Exercise » Give back exactly the stretch of data below from the line holding "3. Add or modify" through the line holding "- Peers and", both ends included, and leave the remaining lines out.

Saved data entries
++++++++++

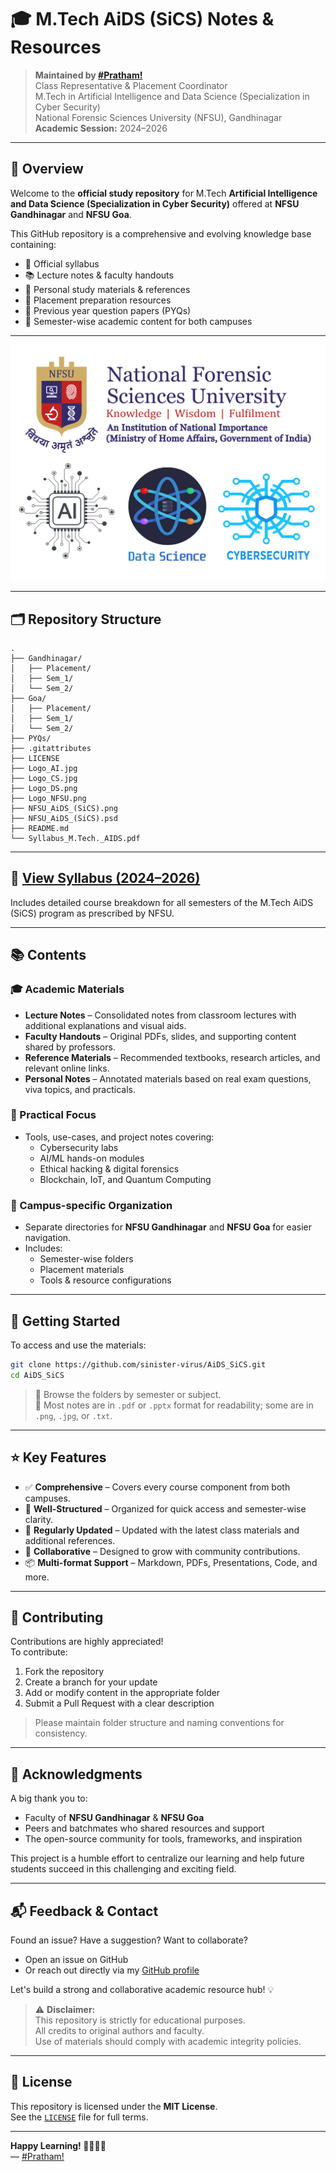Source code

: # 🎓 M.Tech AiDS (SiCS) Notes & Resources

> **Maintained by [#Pratham!](https://github.com/sinister-virus)**  
> Class Representative & Placement Coordinator  
> M.Tech in Artificial Intelligence and Data Science (Specialization in Cyber Security)  
> National Forensic Sciences University (NFSU), Gandhinagar  
> **Academic Session:** 2024–2026

---

## 📌 Overview

Welcome to the **official study repository** for M.Tech **Artificial Intelligence and Data Science (Specialization in Cyber Security)** offered at **NFSU Gandhinagar** and **NFSU Goa**.

This GitHub repository is a comprehensive and evolving knowledge base containing:

- 📄 Official syllabus  
- 📚 Lecture notes & faculty handouts  
- 🧠 Personal study materials & references  
- 💼 Placement preparation resources  
- 📑 Previous year question papers (PYQs)  
- 📁 Semester-wise academic content for both campuses

---

![NFSU AiDS SiCS](NFSU_AiDS_(SiCS).png "NFSU AiDS (SiCS)")

---

## 🗂️ Repository Structure

```
.
├── Gandhinagar/
│   ├── Placement/
│   ├── Sem_1/
│   └── Sem_2/
├── Goa/
│   ├── Placement/
│   ├── Sem_1/
│   └── Sem_2/
├── PYQs/
├── .gitattributes
├── LICENSE
├── Logo_AI.jpg
├── Logo_CS.jpg
├── Logo_DS.png
├── Logo_NFSU.png
├── NFSU_AiDS_(SiCS).png
├── NFSU_AiDS_(SiCS).psd
├── README.md
└── Syllabus_M.Tech._AIDS.pdf
```

---

## 📄 [View Syllabus (2024–2026)](Syllabus_M.Tech._AIDS.pdf)

Includes detailed course breakdown for all semesters of the M.Tech AiDS (SiCS) program as prescribed by NFSU.

---

## 📚 Contents

### 🎓 Academic Materials

- **Lecture Notes** – Consolidated notes from classroom lectures with additional explanations and visual aids.
- **Faculty Handouts** – Original PDFs, slides, and supporting content shared by professors.
- **Reference Materials** – Recommended textbooks, research articles, and relevant online links.
- **Personal Notes** – Annotated materials based on real exam questions, viva topics, and practicals.

### 🧪 Practical Focus

- Tools, use-cases, and project notes covering:
  - Cybersecurity labs
  - AI/ML hands-on modules
  - Ethical hacking & digital forensics
  - Blockchain, IoT, and Quantum Computing

### 📁 Campus-specific Organization

- Separate directories for **NFSU Gandhinagar** and **NFSU Goa** for easier navigation.
- Includes:
  - Semester-wise folders
  - Placement materials
  - Tools & resource configurations

---

## 🚀 Getting Started

To access and use the materials:

```bash
git clone https://github.com/sinister-virus/AiDS_SiCS.git
cd AiDS_SiCS
```

> 📖 Browse the folders by semester or subject.  
> 📝 Most notes are in `.pdf` or `.pptx` format for readability; some are in `.png`, `.jpg`, or `.txt`.

---

## ⭐ Key Features

- ✅ **Comprehensive** – Covers every course component from both campuses.
- 🧾 **Well-Structured** – Organized for quick access and semester-wise clarity.
- 🔄 **Regularly Updated** – Updated with the latest class materials and additional references.
- 🤝 **Collaborative** – Designed to grow with community contributions.
- 📦 **Multi-format Support** – Markdown, PDFs, Presentations, Code, and more.

---

## 🤝 Contributing

Contributions are highly appreciated!  
To contribute:

1. Fork the repository  
2. Create a branch for your update  
3. Add or modify content in the appropriate folder  
4. Submit a Pull Request with a clear description

> Please maintain folder structure and naming conventions for consistency.

---

## 🙌 Acknowledgments

A big thank you to:

- Faculty of **NFSU Gandhinagar** & **NFSU Goa**  
- Peers and batchmates who shared resources and support  
- The open-source community for tools, frameworks, and inspiration

This project is a humble effort to centralize our learning and help future students succeed in this challenging and exciting field.

---

## 📬 Feedback & Contact

Found an issue? Have a suggestion? Want to collaborate?

- Open an issue on GitHub  
- Or reach out directly via my [GitHub profile](https://github.com/sinister-virus)

Let's build a strong and collaborative academic resource hub! 💡

> ⚠️ **Disclaimer:**  
> This repository is strictly for educational purposes.  
> All credits to original authors and faculty.  
> Use of materials should comply with academic integrity policies.

---

## 📜 License

This repository is licensed under the **MIT License**.  
See the [`LICENSE`](LICENSE) file for full terms.

---

**Happy Learning! 👨‍💻👩‍💻**  
— [#Pratham!](https://github.com/sinister-virus)
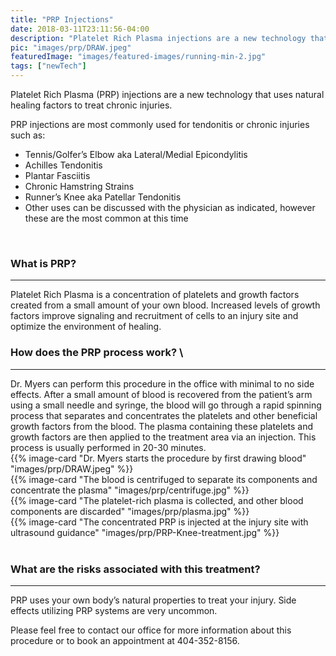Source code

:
```yaml
---
title: "PRP Injections"
date: 2018-03-11T23:11:56-04:00
description: "Platelet Rich Plasma injections are a new technology that uses natural healing factors to treat chronic injuries"
pic: "images/prp/DRAW.jpeg"
featuredImage: "images/featured-images/running-min-2.jpg"
tags: ["newTech"]
---
```



Platelet Rich Plasma (PRP) injections are a new technology that uses natural healing factors to treat chronic injuries.

PRP injections are most commonly used for tendonitis or chronic injuries such as:

* Tennis/Golfer’s Elbow aka Lateral/Medial Epicondylitis
* Achilles Tendonitis
* Plantar Fasciitis
* Chronic Hamstring Strains
* Runner’s Knee aka Patellar Tendonitis
* Other uses can be discussed with the physician as indicated, however these are the most common at this time  
<br>

### What is PRP?  
<hr>
Platelet Rich Plasma is a concentration of platelets and growth factors created from a small amount of your own blood. Increased levels of growth factors improve signaling and recruitment of cells to an injury site and optimize the environment of healing.
<br>

### How does the PRP process work?  \
<hr>
Dr. Myers can perform this procedure in the office with minimal to no side effects. After a small amount of blood is recovered from the patient’s arm using a small needle and syringe, the blood will go through a rapid spinning process that separates and concentrates the platelets and other beneficial growth factors from the blood. The plasma containing these platelets and growth factors are then applied to the treatment area via an injection. This process is usually performed in 20-30 minutes.

<br>
  <div class="row">
    <div class="col-sm-6">
        {{% image-card "Dr. Myers starts the procedure by first drawing blood" "images/prp/DRAW.jpeg" %}}
    </div>
    <div class="col-sm-6">
       {{% image-card "The blood is centrifuged to separate its components and concentrate the plasma" "images/prp/centrifuge.jpg" %}}
    </div>
    <div class="col-sm-6">
      {{% image-card "The platelet-rich plasma is collected, and other blood components are discarded" "images/prp/plasma.jpg" %}}
    </div>
    <div class="col-sm-6">
    {{% image-card "The concentrated PRP is injected at the injury site with ultrasound guidance" "images/prp/PRP-Knee-treatment.jpg" %}}
    </div>
  </div>

<br>

### What are the risks associated with this treatment?  
<hr>
PRP uses your own body’s natural properties to treat your injury. Side effects utilizing PRP systems are very uncommon.

Please feel free to contact our office for more information about this procedure or to book an appointment at 404-352-8156.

++++++++++

Reply to the exercise »
3. Add or modify content in the appropriate folder  
4. Submit a Pull Request with a clear description

> Please maintain folder structure and naming conventions for consistency.

---

## 🙌 Acknowledgments

A big thank you to:

- Faculty of **NFSU Gandhinagar** & **NFSU Goa**  
- Peers and batchmates who shared resources and support  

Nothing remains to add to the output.